Among those arrested in December were the sheriff of Neshoba County, his deputy, an ex-policeman, and a clergyman. Though U.S. attorneys initially failed to get the case sent to a grand jury, they were able to win indictments against the conspirators the following January in Jackson, and in October of 1967, after more than two years of litigation, a Mississippi court convicted Deputy Sheriff Cecil Price and seven of his codefendants for the murders, the first jury conviction of white officials and Klansmen for crimes against black people or civil rights workers in Mississippi. But it was only a beginning. “It’s tragic,” Rita Schwerner had said upon the disappearance of her husband, “that white northerners have to be caught up into the machinery of injustice and indifference in the south before the American people register concern.”
The Cleveland Browns, led by the dominating running of the fullback Jim Brown, defeated the Baltimore Colts 27-0 on December 27 to win the National Football League championship.

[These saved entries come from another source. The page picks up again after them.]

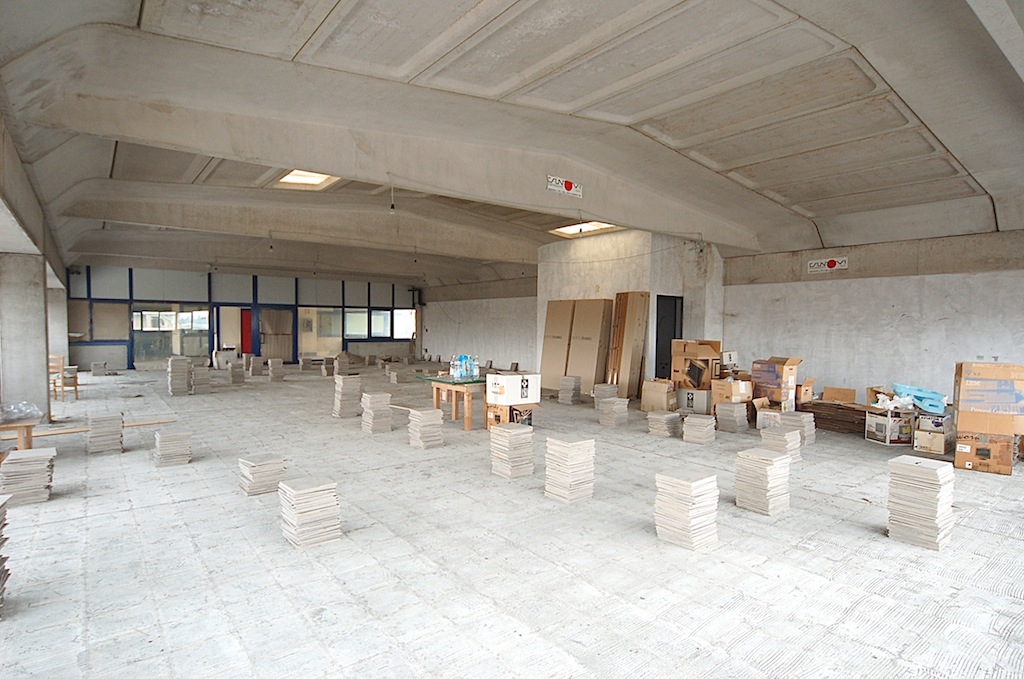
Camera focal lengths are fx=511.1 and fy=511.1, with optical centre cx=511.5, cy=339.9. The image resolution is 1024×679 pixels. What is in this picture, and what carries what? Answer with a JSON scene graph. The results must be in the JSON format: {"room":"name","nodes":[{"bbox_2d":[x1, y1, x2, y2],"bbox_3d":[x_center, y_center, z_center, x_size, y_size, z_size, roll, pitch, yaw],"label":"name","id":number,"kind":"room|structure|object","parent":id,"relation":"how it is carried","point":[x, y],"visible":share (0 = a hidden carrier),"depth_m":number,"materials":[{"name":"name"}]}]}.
{"room":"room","nodes":[
{"label":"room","id":0,"kind":"room"},
{"bbox_2d":[0,99,70,421],"bbox_3d":[-5.976,-0.380,6.150,0.489,3.436,14.368,-1,2,-38],"label":"left wall","id":1,"kind":"structure","parent":0,"point":[43,347],"depth_m":6.76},
{"bbox_2d":[68,265,418,368],"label":"back wall","id":2,"kind":"structure","parent":0,"point":[85,345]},
{"bbox_2d":[132,305,210,362],"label":"window","id":3,"kind":"structure","parent":2,"relation":"in","point":[137,335],"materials":[{"name":"clear glass"}]},
{"bbox_2d":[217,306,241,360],"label":"doorway","id":4,"kind":"object","parent":2,"relation":"in","point":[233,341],"visible":0.67,"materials":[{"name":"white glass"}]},
{"bbox_2d":[239,308,252,356],"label":"red door","id":5,"kind":"structure","parent":2,"relation":"in","point":[247,337],"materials":[{"name":"red"}]},
{"bbox_2d":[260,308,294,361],"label":"door","id":6,"kind":"structure","parent":2,"relation":"in","point":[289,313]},
{"bbox_2d":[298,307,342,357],"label":"window","id":7,"kind":"structure","parent":2,"relation":"in","point":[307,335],"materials":[{"name":"glass"}]},
{"bbox_2d":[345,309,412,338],"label":"window","id":8,"kind":"structure","parent":2,"relation":"in","point":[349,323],"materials":[{"name":"glass"}]},
{"bbox_2d":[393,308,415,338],"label":"window","id":9,"kind":"structure","parent":2,"relation":"in","point":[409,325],"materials":[{"name":"white glass"}]},
{"bbox_2d":[418,276,537,371],"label":"wall","id":10,"kind":"structure","parent":0,"point":[465,335],"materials":[{"name":"white paint"}]},
{"bbox_2d":[0,365,1023,678],"bbox_3d":[-1.259,1.311,8.289,11.896,0.131,18.421,-1,2,-38],"label":"floor","id":11,"kind":"structure","parent":0,"point":[842,509],"depth_m":3.34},
{"bbox_2d":[0,493,12,616],"bbox_3d":[-2.852,1.163,2.670,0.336,0.564,0.377,-1,2,-38],"label":"stack","id":12,"kind":"object","parent":11,"relation":"on","point":[1,527],"visible":0.98,"depth_m":2.78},
{"bbox_2d":[0,416,37,451],"bbox_3d":[-5.184,1.086,5.071,0.697,0.531,0.656,-1,2,-38],"label":"wooden table","id":13,"kind":"object","parent":11,"relation":"on","point":[29,434],"visible":0.71,"depth_m":5.07,"materials":[{"name":"brown wood"}]},
{"bbox_2d":[0,400,43,422],"bbox_3d":[-5.088,0.718,5.207,0.483,0.185,0.397,-1,2,-38],"label":"plastic bag","id":14,"kind":"object","parent":13,"relation":"on","point":[9,416],"visible":0.99,"depth_m":5.17,"materials":[{"name":"clear plastic"}]},
{"bbox_2d":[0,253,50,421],"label":"concrete column","id":15,"kind":"structure","parent":11,"relation":"on","point":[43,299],"depth_m":7.24,"materials":[{"name":"concrete"}]},
{"bbox_2d":[1,448,56,506],"bbox_3d":[-4.249,1.197,4.495,0.359,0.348,0.425,-1,2,-38],"label":"stack","id":16,"kind":"object","parent":11,"relation":"on","point":[23,462],"visible":0.97,"depth_m":4.37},
{"bbox_2d":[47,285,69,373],"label":"concrete column","id":17,"kind":"structure","parent":11,"relation":"on","point":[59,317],"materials":[{"name":"white concrete"}]},
{"bbox_2d":[49,355,78,401],"bbox_3d":[-8.898,0.747,9.997,0.477,0.881,0.481,1,2,10],"label":"wooden chair","id":18,"kind":"object","parent":11,"relation":"on","point":[77,396],"visible":0.65,"depth_m":10.00,"materials":[{"name":"brown wood"}]},
{"bbox_2d":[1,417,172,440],"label":"wooden plank","id":19,"kind":"object","parent":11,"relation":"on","point":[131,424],"visible":0.66,"depth_m":6.91,"materials":[{"name":"brown wood"}]},
{"bbox_2d":[90,361,107,376],"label":"stack","id":20,"kind":"object","parent":11,"relation":"on","point":[95,365],"visible":0.98,"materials":[{"name":"grey"}]},
{"bbox_2d":[86,411,123,455],"bbox_3d":[-4.859,1.113,6.116,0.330,0.421,0.359,-1,2,-38],"label":"stack","id":21,"kind":"object","parent":11,"relation":"on","point":[113,426],"visible":0.98,"depth_m":6.00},
{"bbox_2d":[153,429,191,466],"bbox_3d":[-3.758,1.186,5.671,0.331,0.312,0.341,-1,2,-38],"label":"stack","id":22,"kind":"object","parent":11,"relation":"on","point":[165,450],"visible":0.97,"depth_m":5.56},
{"bbox_2d":[167,356,191,395],"bbox_3d":[-7.266,0.774,11.190,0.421,0.783,0.472,-1,2,-38],"label":"stack","id":23,"kind":"object","parent":11,"relation":"on","point":[185,377],"visible":0.98,"depth_m":11.02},
{"bbox_2d":[190,365,212,394],"bbox_3d":[-6.900,0.869,11.377,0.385,0.568,0.423,-1,2,-38],"label":"stack","id":24,"kind":"object","parent":11,"relation":"on","point":[201,390],"visible":0.98,"depth_m":11.22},
{"bbox_2d":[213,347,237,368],"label":"white box","id":25,"kind":"object","parent":11,"relation":"on","point":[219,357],"visible":0.91,"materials":[{"name":"white"}]},
{"bbox_2d":[228,361,244,384],"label":"stack","id":26,"kind":"object","parent":11,"relation":"on","point":[235,375],"visible":0.98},
{"bbox_2d":[246,355,262,377],"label":"stack","id":27,"kind":"object","parent":11,"relation":"on","point":[253,367],"visible":0.98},
{"bbox_2d":[238,454,285,495],"bbox_3d":[-2.305,1.238,4.737,0.339,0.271,0.323,-1,2,-38],"label":"stack","id":28,"kind":"object","parent":11,"relation":"on","point":[263,468],"visible":0.97,"depth_m":4.64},
{"bbox_2d":[268,358,284,381],"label":"stack","id":29,"kind":"object","parent":11,"relation":"on","point":[281,375],"visible":0.98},
{"bbox_2d":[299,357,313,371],"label":"stack","id":30,"kind":"object","parent":11,"relation":"on","point":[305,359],"visible":0.97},
{"bbox_2d":[277,477,341,548],"bbox_3d":[-1.461,1.232,3.706,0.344,0.371,0.344,-1,2,-38],"label":"stack","id":31,"kind":"object","parent":11,"relation":"on","point":[297,495],"visible":0.98,"depth_m":3.61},
{"bbox_2d":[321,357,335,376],"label":"stack","id":32,"kind":"object","parent":11,"relation":"on","point":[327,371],"visible":0.96,"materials":[{"name":"beige"}]},
{"bbox_2d":[333,354,349,377],"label":"stack","id":33,"kind":"object","parent":11,"relation":"on","point":[345,365],"visible":0.97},
{"bbox_2d":[332,373,360,417],"bbox_3d":[-2.781,0.939,8.668,0.380,0.672,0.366,-1,2,-38],"label":"stack","id":34,"kind":"object","parent":11,"relation":"on","point":[347,394],"visible":0.98,"depth_m":8.54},
{"bbox_2d":[361,391,391,432],"bbox_3d":[-1.979,1.045,7.486,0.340,0.539,0.348,-1,2,-38],"label":"stack","id":35,"kind":"object","parent":11,"relation":"on","point":[375,408],"visible":0.98,"depth_m":7.37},
{"bbox_2d":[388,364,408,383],"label":"stack","id":36,"kind":"object","parent":11,"relation":"on","point":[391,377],"visible":0.97,"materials":[{"name":"beige tile"}]},
{"bbox_2d":[407,408,442,448],"bbox_3d":[-1.111,1.127,6.575,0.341,0.434,0.341,-1,2,-38],"label":"stack","id":37,"kind":"object","parent":11,"relation":"on","point":[431,414],"visible":0.98,"depth_m":6.46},
{"bbox_2d":[415,373,486,429],"bbox_3d":[-0.676,0.931,7.904,1.107,0.719,1.178,-1,2,-38],"label":"table","id":38,"kind":"object","parent":11,"relation":"on","point":[467,418],"visible":0.68,"depth_m":7.53,"materials":[{"name":"brown wood"}]},
{"bbox_2d":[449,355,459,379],"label":"water bottle","id":39,"kind":"object","parent":38,"relation":"on","point":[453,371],"visible":0.98,"depth_m":7.59,"materials":[{"name":"clear plastic"}]},
{"bbox_2d":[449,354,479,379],"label":"water bottle pack","id":40,"kind":"object","parent":38,"relation":"on","point":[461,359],"visible":0.99,"depth_m":7.60,"materials":[{"name":"plastic"}]},
{"bbox_2d":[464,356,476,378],"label":"water bottle","id":41,"kind":"object","parent":38,"relation":"on","point":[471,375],"visible":0.96,"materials":[{"name":"clear plastic"}]},
{"bbox_2d":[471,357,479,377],"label":"water bottle","id":42,"kind":"object","parent":38,"relation":"on","point":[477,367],"visible":0.94,"depth_m":7.60,"materials":[{"name":"clear plastic"}]},
{"bbox_2d":[485,401,537,429],"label":"cardboard box","id":43,"kind":"object","parent":11,"relation":"on","point":[491,406],"visible":0.62,"depth_m":7.24,"materials":[{"name":"brown cardboard"}]},
{"bbox_2d":[485,372,540,404],"bbox_3d":[0.010,0.657,7.060,0.596,0.358,0.428,-1,2,-38],"label":"white box","id":44,"kind":"object","parent":43,"relation":"on","point":[512,385],"visible":0.99,"depth_m":6.88,"materials":[{"name":"white cardboard"}]},
{"bbox_2d":[489,423,534,478],"bbox_3d":[0.002,1.157,5.340,0.354,0.468,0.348,-1,2,-38],"label":"stack","id":45,"kind":"object","parent":11,"relation":"on","point":[503,434],"visible":0.98,"depth_m":5.23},
{"bbox_2d":[540,299,575,389],"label":"cardboard sheet","id":46,"kind":"object","parent":11,"relation":"on","point":[564,307],"visible":0.75,"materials":[{"name":"cardboard"}]},
{"bbox_2d":[543,434,594,502],"bbox_3d":[0.524,1.156,4.657,0.340,0.511,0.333,-1,2,-38],"label":"stack","id":47,"kind":"object","parent":11,"relation":"on","point":[564,468],"visible":0.98,"depth_m":4.55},
{"bbox_2d":[558,375,581,404],"bbox_3d":[1.185,1.013,10.397,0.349,0.515,0.365,-1,2,-38],"label":"stack","id":48,"kind":"object","parent":11,"relation":"on","point":[576,385],"visible":0.98,"depth_m":10.28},
{"bbox_2d":[568,298,611,392],"bbox_3d":[1.708,0.153,11.509,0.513,2.092,0.944,-1,2,-38],"label":"cardboard sheet","id":49,"kind":"object","parent":11,"relation":"on","point":[592,379],"visible":0.85,"depth_m":11.38,"materials":[{"name":"cardboard"}]},
{"bbox_2d":[592,383,617,408],"bbox_3d":[1.736,1.067,9.589,0.375,0.448,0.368,-1,2,-38],"label":"stack","id":50,"kind":"object","parent":11,"relation":"on","point":[608,387],"visible":0.8,"depth_m":9.47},
{"bbox_2d":[597,396,629,426],"bbox_3d":[1.610,1.131,8.151,0.358,0.385,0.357,-1,2,-38],"label":"stack","id":51,"kind":"object","parent":11,"relation":"on","point":[612,406],"visible":0.98,"depth_m":8.04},
{"bbox_2d":[607,291,649,398],"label":"wooden boards","id":52,"kind":"object","parent":11,"relation":"on","point":[642,307],"visible":0.87,"depth_m":10.58,"materials":[{"name":"brown wood"}]},
{"bbox_2d":[640,380,676,412],"bbox_3d":[2.699,1.015,9.204,0.533,0.530,0.498,2,3,41],"label":"cardboard box","id":53,"kind":"object","parent":11,"relation":"on","point":[662,387],"visible":0.95,"depth_m":9.01,"materials":[{"name":"cardboard"}]},
{"bbox_2d":[647,411,679,437],"bbox_3d":[2.206,1.210,7.404,0.395,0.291,0.359,-1,2,-38],"label":"stack","id":54,"kind":"object","parent":11,"relation":"on","point":[658,418],"visible":0.98,"depth_m":7.28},
{"bbox_2d":[653,468,719,550],"bbox_3d":[1.266,1.217,3.716,0.352,0.450,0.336,-1,2,-38],"label":"stack","id":55,"kind":"object","parent":11,"relation":"on","point":[694,485],"visible":0.98,"depth_m":3.62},
{"bbox_2d":[677,386,712,414],"bbox_3d":[3.240,1.060,8.856,0.509,0.448,0.542,-1,2,-38],"label":"cardboard box","id":56,"kind":"object","parent":11,"relation":"on","point":[704,404],"visible":0.81,"depth_m":8.64,"materials":[{"name":"white cardboard"}]},
{"bbox_2d":[671,338,721,389],"bbox_3d":[3.269,0.430,9.032,0.641,0.864,0.643,-1,2,-38],"label":"cardboard box","id":57,"kind":"object","parent":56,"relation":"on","point":[694,355],"visible":0.97,"depth_m":8.85,"materials":[{"name":"brown cardboard"}]},
{"bbox_2d":[681,414,716,444],"bbox_3d":[2.553,1.211,6.968,0.370,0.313,0.378,2,2,39],"label":"stack","id":58,"kind":"object","parent":11,"relation":"on","point":[698,420],"visible":0.98,"depth_m":6.84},
{"bbox_2d":[715,402,748,432],"bbox_3d":[3.325,1.150,7.730,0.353,0.409,0.358,-1,2,-38],"label":"stack","id":59,"kind":"object","parent":11,"relation":"on","point":[728,420],"visible":0.98,"depth_m":7.61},
{"bbox_2d":[711,378,752,404],"bbox_3d":[3.571,0.818,8.288,0.500,0.329,0.463,-1,2,-38],"label":"cardboard box","id":60,"kind":"object","parent":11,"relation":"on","point":[736,392],"visible":0.95,"depth_m":8.12,"materials":[{"name":"cardboard"}]},
{"bbox_2d":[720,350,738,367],"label":"white box","id":61,"kind":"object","parent":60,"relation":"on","point":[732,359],"visible":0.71,"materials":[{"name":"white cardboard"}]},
{"bbox_2d":[734,448,790,515],"bbox_3d":[2.162,1.208,4.419,0.350,0.455,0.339,-1,2,-38],"label":"stack","id":62,"kind":"object","parent":11,"relation":"on","point":[758,462],"visible":0.98,"depth_m":4.32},
{"bbox_2d":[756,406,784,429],"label":"cardboard box","id":63,"kind":"object","parent":11,"relation":"on","point":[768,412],"visible":0.48,"depth_m":7.49,"materials":[{"name":"white cardboard"}]},
{"bbox_2d":[751,357,802,406],"bbox_3d":[4.201,0.616,8.091,0.511,0.663,0.563,-1,2,-38],"label":"cardboard box","id":64,"kind":"object","parent":11,"relation":"on","point":[754,363],"visible":0.96,"depth_m":7.91,"materials":[{"name":"brown cardboard"}]},
{"bbox_2d":[760,426,802,462],"bbox_3d":[3.092,1.216,5.897,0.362,0.373,0.365,-1,2,-38],"label":"stack","id":65,"kind":"object","parent":11,"relation":"on","point":[782,442],"visible":0.76,"depth_m":5.80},
{"bbox_2d":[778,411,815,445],"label":"stack","id":66,"kind":"object","parent":11,"relation":"on","point":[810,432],"visible":0.65,"depth_m":6.67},
{"bbox_2d":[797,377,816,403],"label":"cardboard box","id":67,"kind":"object","parent":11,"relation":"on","point":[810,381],"visible":0.76,"depth_m":7.94,"materials":[{"name":"brown cardboard"}]},
{"bbox_2d":[803,401,865,434],"bbox_3d":[5.064,1.170,7.970,0.735,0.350,1.204,-1,2,-38],"label":"stack","id":68,"kind":"object","parent":11,"relation":"on","point":[860,410],"visible":0.7,"depth_m":7.79,"materials":[{"name":"brown wood"}]},
{"bbox_2d":[822,386,856,403],"bbox_3d":[5.162,0.917,8.078,0.412,0.275,0.450,-1,2,-38],"label":"cardboard box","id":69,"kind":"object","parent":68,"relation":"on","point":[850,392],"visible":0.98,"depth_m":8.07,"materials":[{"name":"brown cardboard"}]},
{"bbox_2d":[864,407,914,444],"bbox_3d":[5.166,1.170,6.959,0.459,0.408,0.431,0,2,-7],"label":"cardboard box","id":70,"kind":"object","parent":11,"relation":"on","point":[878,418],"visible":0.87,"depth_m":6.79,"materials":[{"name":"white cardboard"}]},
{"bbox_2d":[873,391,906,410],"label":"plastic bag","id":71,"kind":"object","parent":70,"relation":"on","point":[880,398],"visible":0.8,"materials":[{"name":"white plastic"}]},
{"bbox_2d":[887,455,955,550],"bbox_3d":[3.017,1.188,3.777,0.354,0.558,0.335,-1,2,-38],"label":"stack","id":72,"kind":"object","parent":11,"relation":"on","point":[922,470],"visible":0.98,"depth_m":3.68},
{"bbox_2d":[912,412,954,455],"bbox_3d":[5.357,1.177,6.475,0.464,0.438,0.369,-1,2,-38],"label":"cardboard box","id":73,"kind":"object","parent":11,"relation":"on","point":[932,448],"visible":0.89,"depth_m":6.33,"materials":[{"name":"cardboard"}]},
{"bbox_2d":[892,382,946,413],"bbox_3d":[5.604,0.776,7.079,0.586,0.284,0.619,-1,2,-38],"label":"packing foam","id":74,"kind":"object","parent":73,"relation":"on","point":[902,390],"visible":0.87,"depth_m":6.87,"materials":[{"name":"blue plastic"}]},
{"bbox_2d":[954,429,1015,474],"bbox_3d":[5.310,1.213,5.762,0.492,0.417,0.567,2,2,36],"label":"cardboard box","id":75,"kind":"object","parent":11,"relation":"on","point":[958,460],"visible":0.82,"depth_m":5.56,"materials":[{"name":"brown cardboard"}]},
{"bbox_2d":[953,360,1023,434],"bbox_3d":[5.236,0.613,5.602,0.573,0.746,0.566,2,2,31],"label":"cardboard box","id":76,"kind":"object","parent":75,"relation":"on","point":[970,400],"visible":0.98,"depth_m":5.43,"materials":[{"name":"brown cardboard"}]},
{"bbox_2d":[1,0,1023,287],"bbox_3d":[-1.165,-2.588,9.770,11.505,0.763,17.352,-1,2,-38],"label":"ceiling","id":77,"kind":"structure","parent":0,"point":[347,2],"depth_m":4.95,"materials":[{"name":"grey concrete"}]},
{"bbox_2d":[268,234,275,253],"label":"hanging bulb","id":78,"kind":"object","parent":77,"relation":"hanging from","point":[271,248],"visible":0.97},
{"bbox_2d":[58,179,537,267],"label":"ceiling beam","id":79,"kind":"structure","parent":77,"relation":"attached to","point":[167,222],"depth_m":10.46,"materials":[{"name":"concrete"}]},
{"bbox_2d":[275,169,338,189],"bbox_3d":[-3.505,-2.806,8.687,0.861,0.189,1.225,-1,2,-38],"label":"skylight","id":80,"kind":"object","parent":77,"relation":"in","point":[309,177],"visible":0.57,"depth_m":9.00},
{"bbox_2d":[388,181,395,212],"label":"hanging bulb","id":81,"kind":"object","parent":77,"relation":"hanging from","point":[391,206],"visible":0.98,"depth_m":7.21,"materials":[{"name":"white"}]},
{"bbox_2d":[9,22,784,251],"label":"ceiling beam","id":82,"kind":"structure","parent":77,"relation":"attached to","point":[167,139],"depth_m":5.77,"materials":[{"name":"concrete"}]},
{"bbox_2d":[546,175,582,197],"bbox_3d":[0.734,-2.122,7.051,0.610,0.223,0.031,-1,2,-38],"label":"sign","id":83,"kind":"object","parent":82,"relation":"attached to","point":[568,187],"visible":0.98,"depth_m":7.04,"materials":[{"name":"white"}]},
{"bbox_2d":[548,221,619,236],"bbox_3d":[1.622,-2.548,11.443,1.107,0.187,1.370,-1,2,-38],"label":"skylight","id":84,"kind":"object","parent":77,"relation":"in","point":[598,226],"visible":0.65,"depth_m":11.57,"materials":[{"name":"white"}]},
{"bbox_2d":[536,229,725,391],"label":"concrete wall","id":85,"kind":"structure","parent":0,"point":[602,284],"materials":[{"name":"grey concrete"}]},
{"bbox_2d":[654,294,683,381],"bbox_3d":[3.452,0.153,11.333,0.804,2.223,0.149,-1,2,-38],"label":"door","id":86,"kind":"structure","parent":85,"relation":"in","point":[674,335],"depth_m":11.29,"materials":[{"name":"black metal"}]},
{"bbox_2d":[721,227,1023,409],"bbox_3d":[6.852,-0.164,8.122,0.271,3.149,7.590,-1,2,-38],"label":"right wall","id":87,"kind":"structure","parent":0,"point":[906,309],"depth_m":8.66,"materials":[{"name":"grey concrete"}]},
{"bbox_2d":[807,257,847,273],"bbox_3d":[5.727,-1.372,9.270,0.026,0.230,0.630,-1,2,-38],"label":"sign","id":88,"kind":"object","parent":87,"relation":"attached to","point":[830,264],"visible":0.98,"depth_m":9.27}
]}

Notable works of fiction in 1964 included the best-selling novels Herzog by Saul Bellow, The Rector of Justin by Louis Auchincloss, and The Spy Who Came in from the Cold by John Le Carré. The year in books also saw a legend begin to form around the memory of the slain President John F. Kennedy, in the form of a flood of biographies, collected speeches, and pictorial histories. Scores of other books on civil rights and the national election reflected America’s concern with the political scene Kennedy had left behind. But perhaps the literary event of the year was the posthumous release of Ernest Hemingway’s A Moveable Feast . The book’s twenty autobiographical sketches, adapted from notebooks Hemingway kept in the 1920s as a young writer in Paris, displayed for one last time the mix of affection, humor, and brutality that had always characterized Hemingway at his best.